TASK BRIEF: Print the records again, character for character.

TASK DATA: Begin

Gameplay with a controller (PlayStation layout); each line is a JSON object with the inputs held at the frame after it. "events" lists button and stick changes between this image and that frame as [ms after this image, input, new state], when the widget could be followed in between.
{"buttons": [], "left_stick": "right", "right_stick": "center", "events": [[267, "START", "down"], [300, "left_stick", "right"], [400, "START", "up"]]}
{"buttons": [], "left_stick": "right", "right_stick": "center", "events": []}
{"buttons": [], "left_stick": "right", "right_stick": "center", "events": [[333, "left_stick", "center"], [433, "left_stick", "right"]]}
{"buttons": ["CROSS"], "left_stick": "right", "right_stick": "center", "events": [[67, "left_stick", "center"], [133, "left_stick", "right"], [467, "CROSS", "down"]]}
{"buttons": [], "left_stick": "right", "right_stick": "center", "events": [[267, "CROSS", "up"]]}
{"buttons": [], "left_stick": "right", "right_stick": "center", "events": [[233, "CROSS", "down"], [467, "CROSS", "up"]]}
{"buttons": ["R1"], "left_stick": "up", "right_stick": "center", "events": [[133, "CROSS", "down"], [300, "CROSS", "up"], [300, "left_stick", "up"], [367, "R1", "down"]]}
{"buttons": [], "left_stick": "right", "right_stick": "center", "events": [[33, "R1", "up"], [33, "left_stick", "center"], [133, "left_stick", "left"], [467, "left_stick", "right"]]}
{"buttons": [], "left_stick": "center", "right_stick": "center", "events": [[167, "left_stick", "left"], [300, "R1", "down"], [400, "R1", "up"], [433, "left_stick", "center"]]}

TASK DATA: End

EXPECTED OUTPUT:
Gameplay with a controller (PlayStation layout); each line is a JSON object with the inputs held at the frame after it. "events" lists button and stick changes between this image and that frame as [ms after this image, input, new state], when the widget could be followed in between.
{"buttons": [], "left_stick": "right", "right_stick": "center", "events": [[267, "START", "down"], [300, "left_stick", "right"], [400, "START", "up"]]}
{"buttons": [], "left_stick": "right", "right_stick": "center", "events": []}
{"buttons": [], "left_stick": "right", "right_stick": "center", "events": [[333, "left_stick", "center"], [433, "left_stick", "right"]]}
{"buttons": ["CROSS"], "left_stick": "right", "right_stick": "center", "events": [[67, "left_stick", "center"], [133, "left_stick", "right"], [467, "CROSS", "down"]]}
{"buttons": [], "left_stick": "right", "right_stick": "center", "events": [[267, "CROSS", "up"]]}
{"buttons": [], "left_stick": "right", "right_stick": "center", "events": [[233, "CROSS", "down"], [467, "CROSS", "up"]]}
{"buttons": ["R1"], "left_stick": "up", "right_stick": "center", "events": [[133, "CROSS", "down"], [300, "CROSS", "up"], [300, "left_stick", "up"], [367, "R1", "down"]]}
{"buttons": [], "left_stick": "right", "right_stick": "center", "events": [[33, "R1", "up"], [33, "left_stick", "center"], [133, "left_stick", "left"], [467, "left_stick", "right"]]}
{"buttons": [], "left_stick": "center", "right_stick": "center", "events": [[167, "left_stick", "left"], [300, "R1", "down"], [400, "R1", "up"], [433, "left_stick", "center"]]}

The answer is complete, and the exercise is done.